Text provided:
- - - - - - -

A bloomery produces solid wrought iron or steel intermingled with slag, ashes, unburned charcoal and so on - a hot brightly glowing lump called a bloom. It is charged intermittently and operates in a one-way fashion and the whole contraption may need to be destroyed to get the bloom out.
Not much has changed in the general smelting furnace design and working over the millennia (hahah). Details , however, changed a lot. The major improvements were in the air supply. Forcing the air in with the help of human or water-wheel operated bellows helps some; forcing a hell of a lot of air in with big blowers run by steam-engines / huge motors helps a lot. Pre-heating the air forced in gets up the temperature (with lots of cold air you effectively cool your fire). Using the heat of the hot air and smoke coming out in large quantities of your furnace (the flue gases) to pre-heat the air you blow in makes the process economical.
There you are. 3 500 years of iron / steel production technology condensed in 5 sentences!
Blast furnace (Hochofen)
A furnace where the air is blown (blasted) in. Well - no. While that is the literal meaning of the term, by now it is reserved for furnaces smelting iron with a continuous supply of fuel, ore, and flux through the top, and plenty of hot air at the bottom. This leads to a kind of steady-state inside, allowing continuous operation. Blast furnaces produce only liquid or cast iron. The liquid metal and the liquid slag on top of the (denser) liquid metal accumulate at the very bottom and are removed in a discontinuous fashion.The name, purportedly, comes from the noise all this blasting makes
Reverberatory furnace
Reverberatory means: reflected, resounding, repercussive, and in a reverberatory furnace" the heat is "reflected" from the top or ceiling of the furnace onto the material to be processed. It is a kind of advanced development of a kiln, always made for rather high temperatures, typically fueled by wood, and used for metal melting and glass processing. Here is a drawing of an advanced reverberatory furnace.
This type of furnace was of some importance in iron processing in the 19th century and before, in particular if the combustion products contained "evil" stuff, like sulphur from burning coal, that should not get into contact with the metal. It might have been used in antiquity, too.
Open hearth furnaces
You guessed it. Not used for primary smelting but for "cleaning". You could clean your (already condensed and pre-cleaned bloom) in an open hearth furnace by "melting out" the slag still in there, or the liquid pig iron from an early blast furnace by exposing it to the oxygen from the air. You could also make steel by "puddling" or stirring the carbon-rich liquid cast iron, burning out the carbon more efficiently. Open-hearth furnaces are usually of the reverberatoy type; in the form of the "Siemens-Martin furnace" it was the furnace for producing steel from about 1890 to1970. I will come to that.
There are plenty of modern furnaces : electric arc furnace, electric induction furnace, vacuum furnace, plasma furnace, ... Look it up yourself.
Tuyère 11) (Luftdüse, Blasdüse)
A tuyère is the tube through which air is blown into a (smith's) hearth or furnace. In the very old days you just had some guys blowing through hollow reeds (with clay re-enforced ends, of course). Then you called it a blow pipe.

- - - - - - -

[Page-level text extractions]
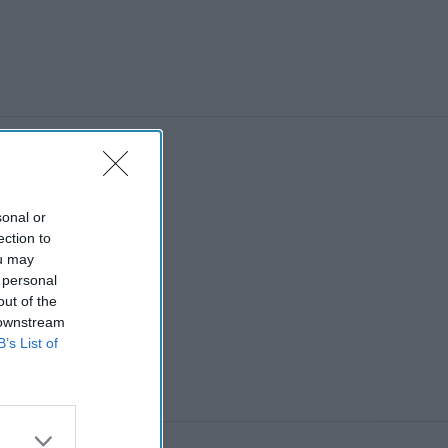
sonal or
ection to
ou may
 personal
out of the
 downstream
B’s List of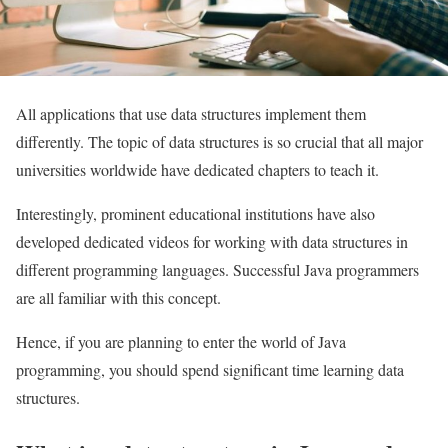
All applications that use data structures implement them
differently. The topic of data structures is so crucial that all major
universities worldwide have dedicated chapters to teach it.
Interestingly, prominent educational institutions have also
developed dedicated videos for working with data structures in
different programming languages. Successful Java programmers
are all familiar with this concept.
Hence, if you are planning to enter the world of Java
programming, you should spend significant time learning data
structures.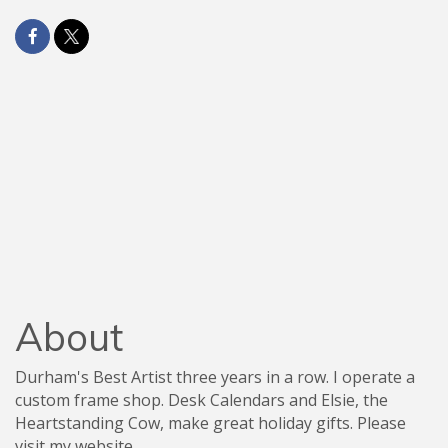
About
Durham's Best Artist three years in a row. I operate a
custom frame shop. Desk Calendars and Elsie, the
Heartstanding Cow, make great holiday gifts. Please
visit my website.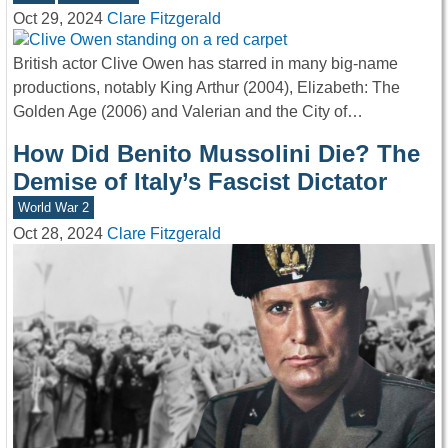
Oct 29, 2024
Clare Fitzgerald
British actor Clive Owen has starred in many big-name
productions, notably King Arthur (2004), Elizabeth: The
Golden Age (2006) and Valerian and the City of…
How Did Benito Mussolini Die? The
Demise of Italy’s Fascist Dictator
World War 2
Oct 28, 2024
Clare Fitzgerald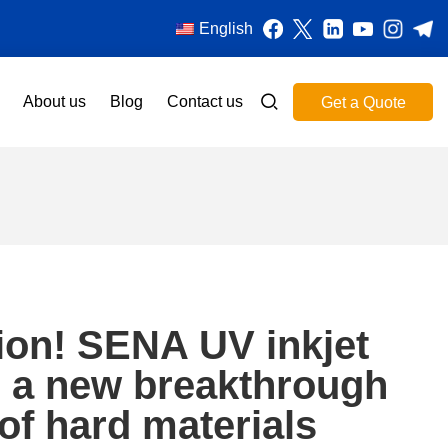
English
About us
Blog
Contact us
Get a Quote
tion! SENA UV inkjet
s a new breakthrough
g of hard materials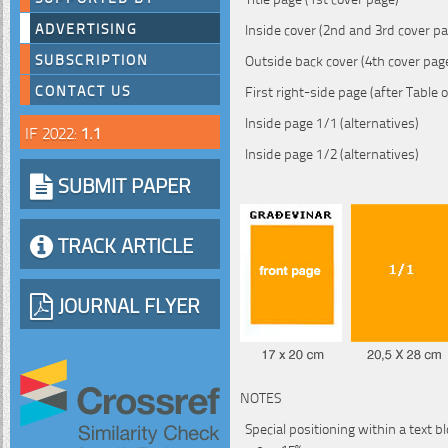
ADVERTISING
Inside cover (2nd and 3rd cover p
SUBSCRIPTION
Outside back cover (4th cover pag
CONTACT US
First right-side page (after Table 
Inside page 1/1 (alternatives)
IF 2022:
1.1
Inside page 1/2 (alternatives)
SUBMIT PAPER
TRACK ARTICLE
JOURNAL FLYER
NOTES
Special positioning within a text b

- - - - - - -

Written task A:
Answer these questions using the text on furnaces.
(i) What kind of iron does a blast furnace produce?
(ii) In a reverberatory furnace, what part of the furnace reflects the heat onto the material being processed?
(iii) What is a tuyère?
Written task B:
Transcribe the part of the text on furnaces that begins with the words containing "Open hearth furnaces" and ends with "11) (Luftdüse, Blasdüse)".

Worked solution A:
(i) Only liquid or cast iron.
(ii) The top or ceiling of the furnace.
(iii) The tube through which air is blown into a (smith's) hearth or furnace.

Worked solution B:
Open hearth furnaces
You guessed it. Not used for primary smelting but for "cleaning". You could clean your (already condensed and pre-cleaned bloom) in an open hearth furnace by "melting out" the slag still in there, or the liquid pig iron from an early blast furnace by exposing it to the oxygen from the air. You could also make steel by "puddling" or stirring the carbon-rich liquid cast iron, burning out the carbon more efficiently. Open-hearth furnaces are usually of the reverberatoy type; in the form of the "Siemens-Martin furnace" it was the furnace for producing steel from about 1890 to1970. I will come to that.
There are plenty of modern furnaces : electric arc furnace, electric induction furnace, vacuum furnace, plasma furnace, ... Look it up yourself.
Tuyère 11) (Luftdüse, Blasdüse)